Give each line from the one containing "Around what value" through the end of the items as a numbered list, skipping blank lines and leaving out the pictures.
════════════════
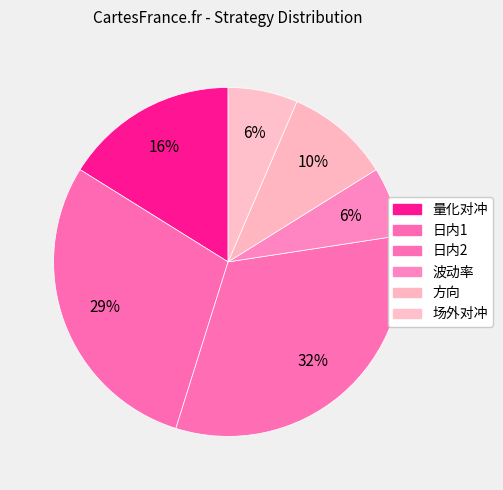

Is it true that 量化对冲 is 21% of the pie?

False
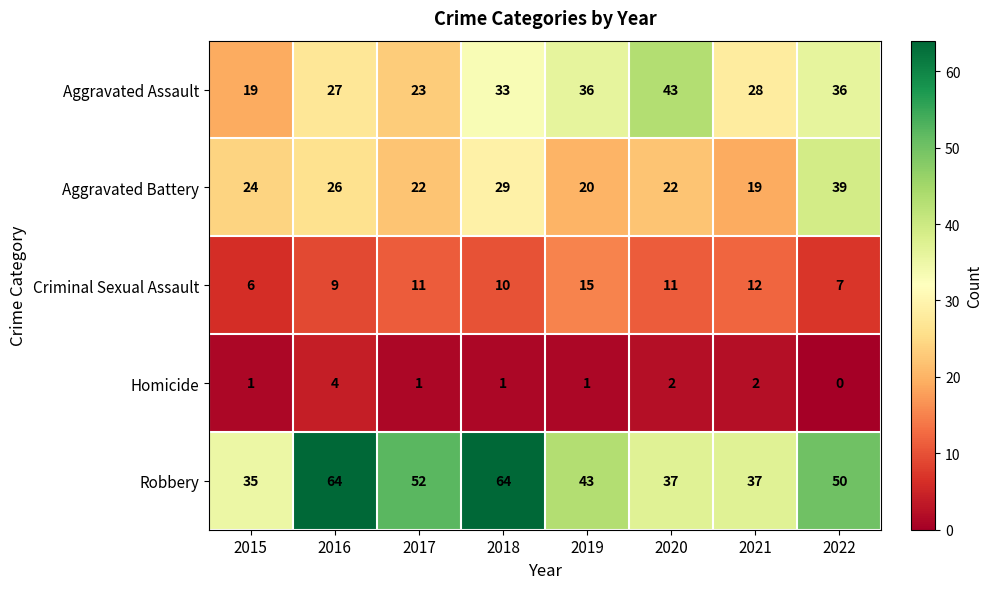

Where does the Robbery series first go above 50?

2016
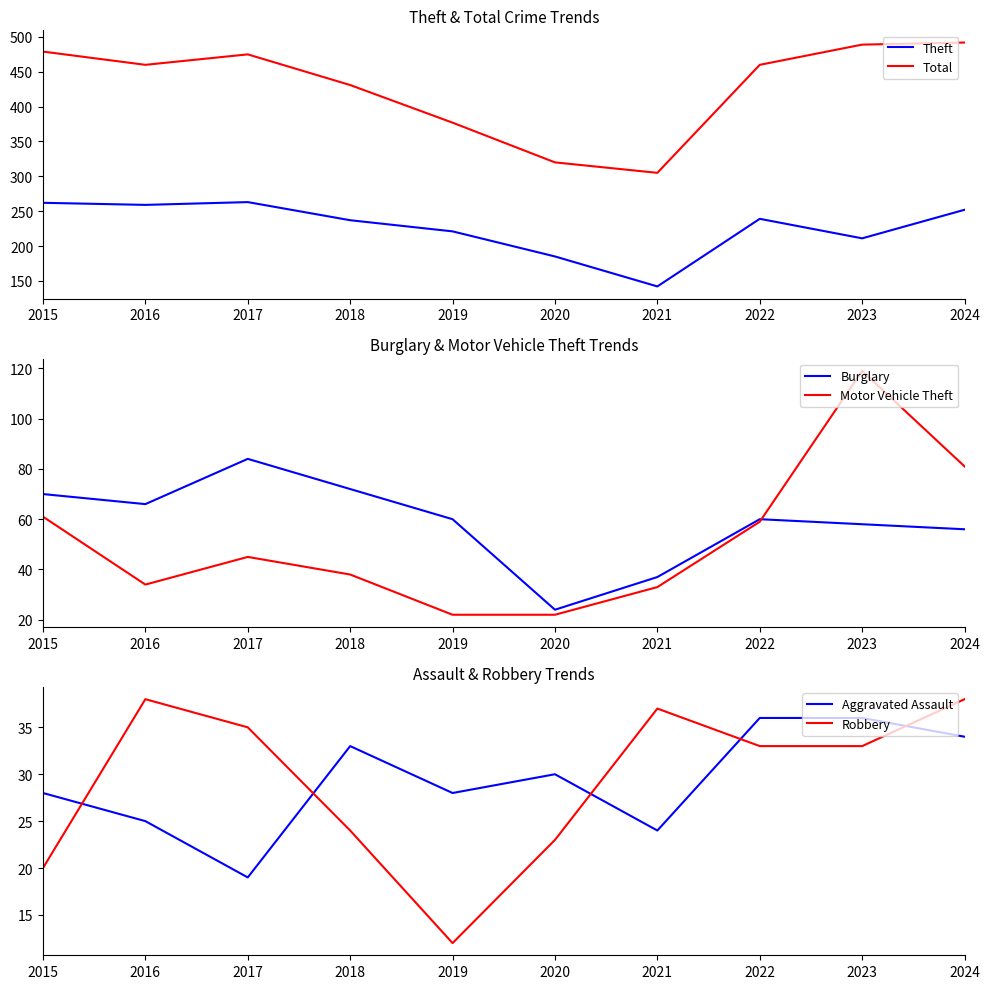

What is the greatest value displayed?

492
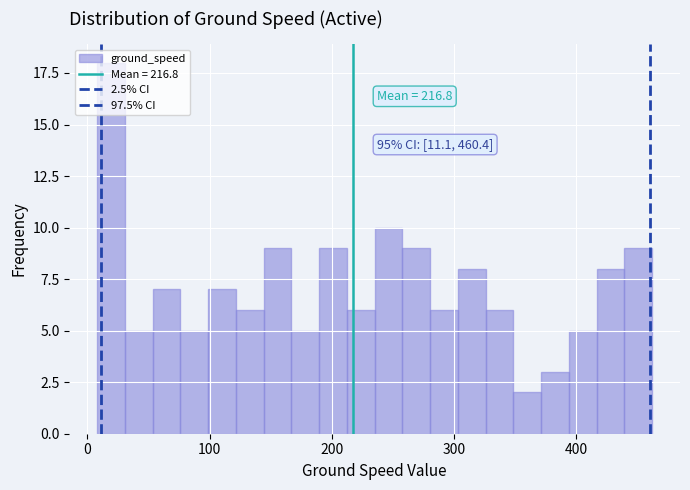

Around what value on the x-axis is the tallest bar? Give the approximate position of its centre, as read against the axis.

20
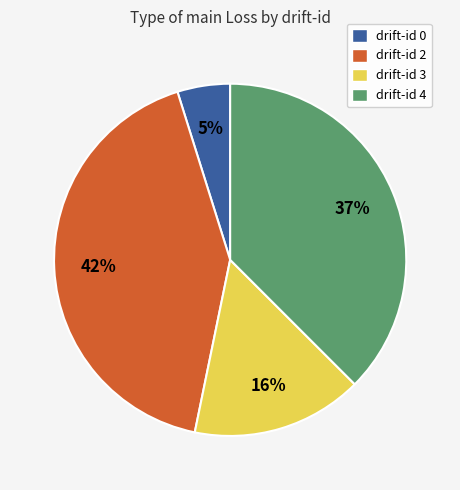

True or false: drift-id 3 accounts for 16% of the total.

True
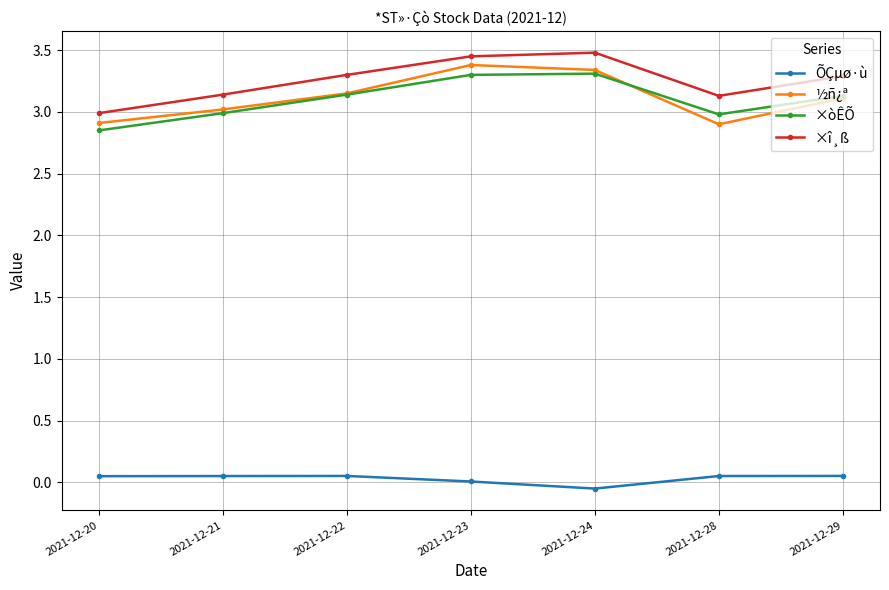

What is the value of the ×òÊÕ point at the 2nd from the left?

3.0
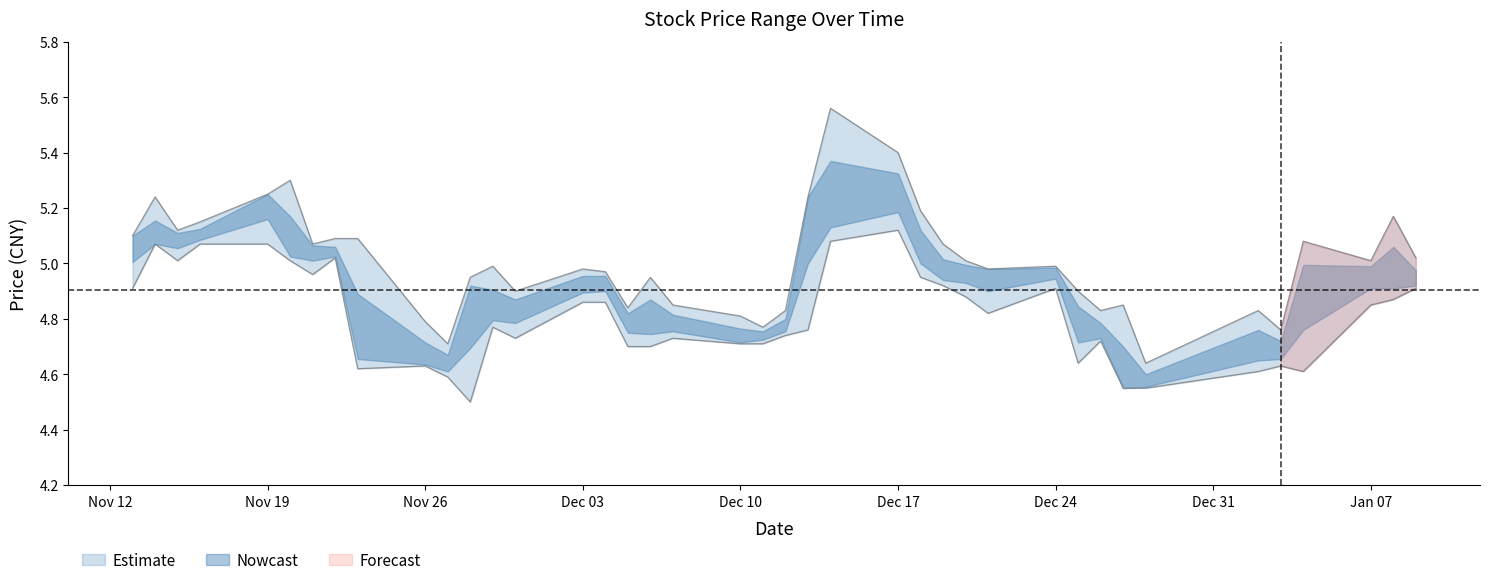

What is the difference between the high values at 2018-11-28 and 2018-12-20?

0.1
════════════════
Answer to this exercise »
1. Around what value on the x-axis is the tallest bar? Give the approximate position of its centre, as read against the axis.
2. 20
3. True or false: drift-id 3 accounts for 16% of the total.
4. True
5. What is the value of the ×òÊÕ point at the 2nd from the left?
6. 3.0
7. What is the difference between the high values at 2018-11-28 and 2018-12-20?
8. 0.1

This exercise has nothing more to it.